ItemFigure / detail (as cited)
Price (BSE, during Wednesday trade)Rs 10,690 (up 5.43%)
Intraday day rangeRs 10,158 to Rs 10,696
52-week rangeRs 9,600 to Rs 18,471
BSE EOD close (12-05-2026)Rs 10,138.50 (down 5.86%)
FY27 guidance (ex-Vivo)Flat volumes
Nuvama balance sheet metricsNet cash Rs 470 crore; negative working capital days: 8
Final dividend (FY2026)Rs 10 per share
Selected targets citedMOFSL Rs 14,600; Emkay Rs 12,500; JM Rs 11,200; HDFC Inst Rs 10,560; Nuvama Rs 11,700

Why this matters for investors

The Q4 profit beat supported sentiment in the session, but the follow-through depends on volumes and margin trajectory. The common thread across analyst notes is that smartphone volumes and related margins are under pressure, with memory prices and the lapse of PLI incentives cited as constraints. At the same time, brokerages are watching for specific catalysts: Vivo JV approval, PLI 2.0 oriented toward exports, and progress on backward integration and the display facility in H2FY27. For investors, the dispersion in targets and ratings reflects the push and pull between Dixon’s balance sheet strength and return ratios on one side, and near-term demand and policy-linked risks on the other.

What to watch next

Near-term checkpoints include any update on approvals for the Vivo JV and clarity on PLI 2.0’s impact on exports. Execution timelines for backward integration and commissioning of the display facility in H2FY27 also remain important, given their link to margin expectations in analyst models. Investors will also track whether improving demand, as some brokerages noted, translates into sustained smartphone volume traction. With multiple brokerages cutting FY27-28 estimates, the next set of management commentary and quarterly numbers will be key to validating the guidance and the pace of recovery.

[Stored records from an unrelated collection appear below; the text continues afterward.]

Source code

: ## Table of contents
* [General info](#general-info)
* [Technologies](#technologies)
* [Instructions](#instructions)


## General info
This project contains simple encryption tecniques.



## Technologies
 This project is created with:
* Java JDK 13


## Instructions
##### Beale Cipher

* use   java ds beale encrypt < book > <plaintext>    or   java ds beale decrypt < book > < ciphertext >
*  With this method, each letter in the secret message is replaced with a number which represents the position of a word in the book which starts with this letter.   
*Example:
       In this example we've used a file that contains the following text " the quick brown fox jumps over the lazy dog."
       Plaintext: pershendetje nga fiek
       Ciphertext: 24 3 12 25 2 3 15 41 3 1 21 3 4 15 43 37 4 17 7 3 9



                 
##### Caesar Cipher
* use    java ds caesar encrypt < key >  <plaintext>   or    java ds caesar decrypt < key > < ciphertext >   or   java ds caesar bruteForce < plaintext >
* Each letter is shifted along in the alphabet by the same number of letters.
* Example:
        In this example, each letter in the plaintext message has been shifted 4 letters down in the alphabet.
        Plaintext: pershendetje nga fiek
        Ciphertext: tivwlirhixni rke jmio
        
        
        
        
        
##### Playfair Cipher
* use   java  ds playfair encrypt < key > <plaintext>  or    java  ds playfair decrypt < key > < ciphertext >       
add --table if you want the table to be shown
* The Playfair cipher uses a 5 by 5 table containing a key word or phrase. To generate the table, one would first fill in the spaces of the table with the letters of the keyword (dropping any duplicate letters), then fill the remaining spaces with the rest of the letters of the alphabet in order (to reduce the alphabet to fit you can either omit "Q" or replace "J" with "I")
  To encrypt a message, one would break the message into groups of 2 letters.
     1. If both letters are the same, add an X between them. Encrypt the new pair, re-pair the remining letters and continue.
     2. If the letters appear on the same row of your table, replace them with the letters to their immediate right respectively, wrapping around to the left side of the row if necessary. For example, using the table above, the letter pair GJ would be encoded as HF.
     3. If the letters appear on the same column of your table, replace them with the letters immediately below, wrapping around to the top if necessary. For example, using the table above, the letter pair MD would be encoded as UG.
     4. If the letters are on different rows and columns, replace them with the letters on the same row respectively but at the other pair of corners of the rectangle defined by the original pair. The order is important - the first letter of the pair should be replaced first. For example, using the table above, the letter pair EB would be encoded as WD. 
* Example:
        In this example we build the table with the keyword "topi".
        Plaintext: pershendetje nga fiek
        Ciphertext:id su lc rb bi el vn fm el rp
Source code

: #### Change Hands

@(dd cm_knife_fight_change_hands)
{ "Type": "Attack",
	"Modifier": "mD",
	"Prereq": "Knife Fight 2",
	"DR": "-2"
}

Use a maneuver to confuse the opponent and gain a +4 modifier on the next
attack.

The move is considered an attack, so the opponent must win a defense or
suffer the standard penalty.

Frequently Asked Questions

The stock rose after Dixon reported a better-than-expected March quarter profit, with analysts saying Q4 profit beat consensus estimates by about 6%.
Dixon guided for flat volumes in FY27 excluding Vivo, which several analysts said implies muted near-term prospects.
Emkay cut FY27-28 EPS by 27-29% citing lower smartphone volume and margin pressure after PLI lapse and delayed backward integration; HDFC Institutional and Nuvama also trimmed estimates on margin and outlook concerns.
Analysts highlighted approval for the Vivo JV, PLI 2.0 aimed at boosting mobile exports, commissioning of the display facility in H2FY27, and progress in backward integration.
Nuvama cited net cash of Rs 470 crore and negative working capital days of 8 days, indicating a strong balance sheet position.